--- Exercise instructions ---
The reply should consist of every entry, repeated exactly.

--- Provided records ---

_ _ _ _ _

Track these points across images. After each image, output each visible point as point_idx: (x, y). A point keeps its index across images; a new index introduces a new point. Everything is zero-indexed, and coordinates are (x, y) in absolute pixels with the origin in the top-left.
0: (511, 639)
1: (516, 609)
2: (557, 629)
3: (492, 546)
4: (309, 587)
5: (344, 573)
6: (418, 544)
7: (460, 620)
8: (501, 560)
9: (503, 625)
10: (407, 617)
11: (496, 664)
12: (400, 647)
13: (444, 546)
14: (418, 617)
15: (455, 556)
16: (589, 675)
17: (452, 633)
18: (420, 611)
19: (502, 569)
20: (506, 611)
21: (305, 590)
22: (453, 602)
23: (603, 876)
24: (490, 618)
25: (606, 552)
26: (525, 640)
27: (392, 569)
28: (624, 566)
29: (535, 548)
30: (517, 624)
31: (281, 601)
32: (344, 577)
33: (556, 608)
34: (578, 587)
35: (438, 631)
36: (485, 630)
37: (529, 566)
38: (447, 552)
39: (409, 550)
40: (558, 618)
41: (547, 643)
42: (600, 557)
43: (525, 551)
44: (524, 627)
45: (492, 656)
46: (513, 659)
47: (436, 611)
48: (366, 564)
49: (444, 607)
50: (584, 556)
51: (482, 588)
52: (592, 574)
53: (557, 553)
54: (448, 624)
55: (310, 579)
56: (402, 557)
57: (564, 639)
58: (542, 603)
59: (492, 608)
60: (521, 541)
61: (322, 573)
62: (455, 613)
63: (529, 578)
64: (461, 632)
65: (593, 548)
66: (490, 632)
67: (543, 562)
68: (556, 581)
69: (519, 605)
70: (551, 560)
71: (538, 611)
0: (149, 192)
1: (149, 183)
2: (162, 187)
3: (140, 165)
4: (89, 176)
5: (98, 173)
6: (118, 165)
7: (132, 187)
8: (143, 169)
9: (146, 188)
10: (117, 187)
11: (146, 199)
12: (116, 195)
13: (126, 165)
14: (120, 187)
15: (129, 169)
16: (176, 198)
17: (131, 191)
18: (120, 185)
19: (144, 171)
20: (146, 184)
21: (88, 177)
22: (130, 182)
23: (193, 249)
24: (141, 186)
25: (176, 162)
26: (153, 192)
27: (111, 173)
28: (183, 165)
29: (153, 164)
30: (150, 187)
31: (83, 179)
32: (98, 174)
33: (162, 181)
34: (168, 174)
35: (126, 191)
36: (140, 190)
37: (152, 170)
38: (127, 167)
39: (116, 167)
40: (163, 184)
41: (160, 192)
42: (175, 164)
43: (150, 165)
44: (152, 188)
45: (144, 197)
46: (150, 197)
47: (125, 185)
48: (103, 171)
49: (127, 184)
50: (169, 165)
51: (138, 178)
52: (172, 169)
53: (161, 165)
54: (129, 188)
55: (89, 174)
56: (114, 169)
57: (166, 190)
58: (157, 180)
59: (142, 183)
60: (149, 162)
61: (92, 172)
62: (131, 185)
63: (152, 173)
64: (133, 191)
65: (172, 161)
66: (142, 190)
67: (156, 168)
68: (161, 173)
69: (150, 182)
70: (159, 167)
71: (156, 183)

_ _ _ _ _

--- Exercise response ---
Track these points across images. After each image, output each visible point as point_idx: (x, y). A point keeps its index across images; a new index introduces a new point. Everything is zero-indexed, and coordinates are (x, y) in absolute pixels with the origin in the top-left.
0: (511, 639)
1: (516, 609)
2: (557, 629)
3: (492, 546)
4: (309, 587)
5: (344, 573)
6: (418, 544)
7: (460, 620)
8: (501, 560)
9: (503, 625)
10: (407, 617)
11: (496, 664)
12: (400, 647)
13: (444, 546)
14: (418, 617)
15: (455, 556)
16: (589, 675)
17: (452, 633)
18: (420, 611)
19: (502, 569)
20: (506, 611)
21: (305, 590)
22: (453, 602)
23: (603, 876)
24: (490, 618)
25: (606, 552)
26: (525, 640)
27: (392, 569)
28: (624, 566)
29: (535, 548)
30: (517, 624)
31: (281, 601)
32: (344, 577)
33: (556, 608)
34: (578, 587)
35: (438, 631)
36: (485, 630)
37: (529, 566)
38: (447, 552)
39: (409, 550)
40: (558, 618)
41: (547, 643)
42: (600, 557)
43: (525, 551)
44: (524, 627)
45: (492, 656)
46: (513, 659)
47: (436, 611)
48: (366, 564)
49: (444, 607)
50: (584, 556)
51: (482, 588)
52: (592, 574)
53: (557, 553)
54: (448, 624)
55: (310, 579)
56: (402, 557)
57: (564, 639)
58: (542, 603)
59: (492, 608)
60: (521, 541)
61: (322, 573)
62: (455, 613)
63: (529, 578)
64: (461, 632)
65: (593, 548)
66: (490, 632)
67: (543, 562)
68: (556, 581)
69: (519, 605)
70: (551, 560)
71: (538, 611)
0: (149, 192)
1: (149, 183)
2: (162, 187)
3: (140, 165)
4: (89, 176)
5: (98, 173)
6: (118, 165)
7: (132, 187)
8: (143, 169)
9: (146, 188)
10: (117, 187)
11: (146, 199)
12: (116, 195)
13: (126, 165)
14: (120, 187)
15: (129, 169)
16: (176, 198)
17: (131, 191)
18: (120, 185)
19: (144, 171)
20: (146, 184)
21: (88, 177)
22: (130, 182)
23: (193, 249)
24: (141, 186)
25: (176, 162)
26: (153, 192)
27: (111, 173)
28: (183, 165)
29: (153, 164)
30: (150, 187)
31: (83, 179)
32: (98, 174)
33: (162, 181)
34: (168, 174)
35: (126, 191)
36: (140, 190)
37: (152, 170)
38: (127, 167)
39: (116, 167)
40: (163, 184)
41: (160, 192)
42: (175, 164)
43: (150, 165)
44: (152, 188)
45: (144, 197)
46: (150, 197)
47: (125, 185)
48: (103, 171)
49: (127, 184)
50: (169, 165)
51: (138, 178)
52: (172, 169)
53: (161, 165)
54: (129, 188)
55: (89, 174)
56: (114, 169)
57: (166, 190)
58: (157, 180)
59: (142, 183)
60: (149, 162)
61: (92, 172)
62: (131, 185)
63: (152, 173)
64: (133, 191)
65: (172, 161)
66: (142, 190)
67: (156, 168)
68: (161, 173)
69: (150, 182)
70: (159, 167)
71: (156, 183)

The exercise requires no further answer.